Der Widerstand formiert sich
Doch langsam regt sich Widerstand. In Kalifornien laufen bereits drei große Gerichtsverfahren gegen Scale AI. Die Kläger werfen dem Unternehmen Lohndiebstahl, Irreführung und Verstöße gegen Arbeitsgesetze vor. Die Vorwürfe decken sich exakt mit den Berichten der von uns befragten Gigworker.
Die EU-Richtlinie über unternehmerische Sorgfaltspflichten könnte ein Hebel sein, um die Tech-Giganten zur Verantwortung zu ziehen. Deutsche Unternehmen mit mehr als 1.000 Beschäftigten müssen Menschenrechtsstandards in ihrer gesamten Lieferkette sicherstellen – auch bei ausgelagerten KI-Dienstleistern.
Das falsche Versprechen der KI-Revolution
KI-Guru Marc Andreessen schwärmt davon, dass "KI die Welt retten wird" und prophezeit explodierende Produktivität, neue Jobs und steigenden Wohlstand. Die Realität der KI-Gigworker erzählt eine andere Geschichte: Sie erleben die schlimmsten Auswüchse des Hyperkapitalismus – Lohndumping, fehlende Sozialleistungen, systematische Rechtsverletzungen.
Der Soziologe Antonio Casilli bringt es auf den Punkt: "Die Gefahr besteht nicht darin, dass Roboter den Menschen die Arbeit wegnehmen, sondern darin, dass die Menschen für Roboter arbeiten müssen." Während die Tech-Elite von der KI-Revolution profitiert, bleiben für die digitalen Tagelöhner nur Brosamen.
Die schöne neue KI-Welt entpuppt sich als modernes Ausbeutungssystem, das auf dem Rücken verzweifelter Menschen aufgebaut ist. Alleinerziehende Mütter, Studenten, Arbeitslose – sie alle lassen sich auf diesen Teufelspakt ein, weil ihnen keine Alternative bleibt. Die versprochene Flexibilität ist dabei nichts als ein fauler Kompromiss: mehr Freiheit gegen weniger Sicherheit, mehr Selbstbestimmung gegen weniger Rechte.

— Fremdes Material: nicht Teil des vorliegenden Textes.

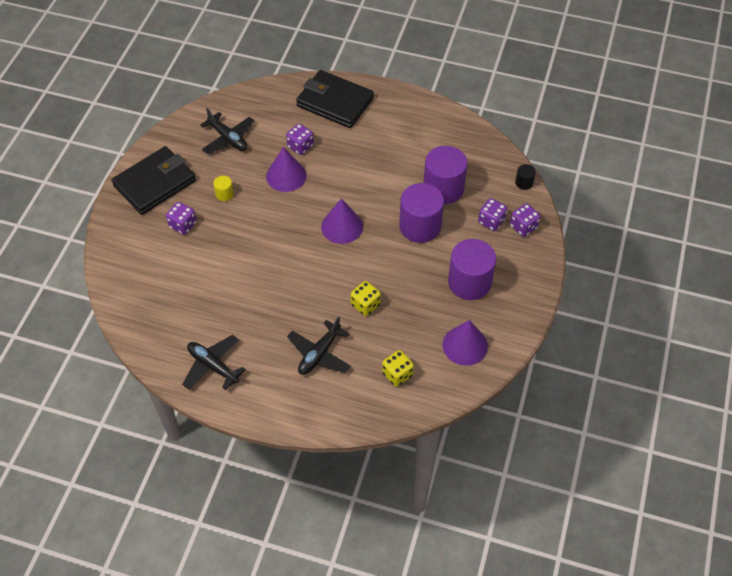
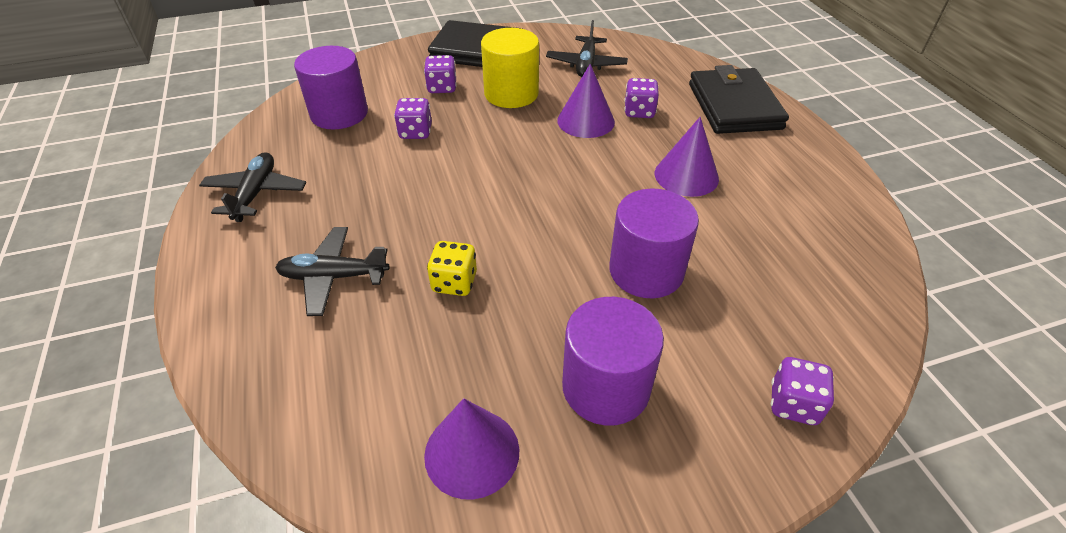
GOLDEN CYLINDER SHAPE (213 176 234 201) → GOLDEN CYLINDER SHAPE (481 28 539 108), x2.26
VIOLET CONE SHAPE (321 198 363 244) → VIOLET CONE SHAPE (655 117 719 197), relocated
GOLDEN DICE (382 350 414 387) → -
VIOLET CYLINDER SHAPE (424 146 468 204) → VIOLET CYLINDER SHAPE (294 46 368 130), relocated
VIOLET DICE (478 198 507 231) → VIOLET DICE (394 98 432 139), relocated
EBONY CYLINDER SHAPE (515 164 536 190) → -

Es ist höchste Zeit, dass die Politik diesem digitalen Raubtierkapitalismus Einhalt gebietet. Doch von der aktuellen Bundesregierung, die sich lieber mit Gendersternchen und Klimapanik beschäftigt, ist wenig zu erwarten. Während deutsche Politiker von der "Digitalisierung" schwärmen, schauen sie tatenlos zu, wie Tech-Konzerne ein Heer digitaler Sklaven aufbauen. Ein Armutszeugnis für ein Land, das einst für starke Arbeitnehmerrechte stand.
Hinweis: Bei diesem Artikel handelt es sich um die Meinung unserer Redaktion. Wir betreiben keine Anlageberatung. Jeder ist für seine Anlageentscheidungen selbst verantwortlich und sollte sich umfassend informieren.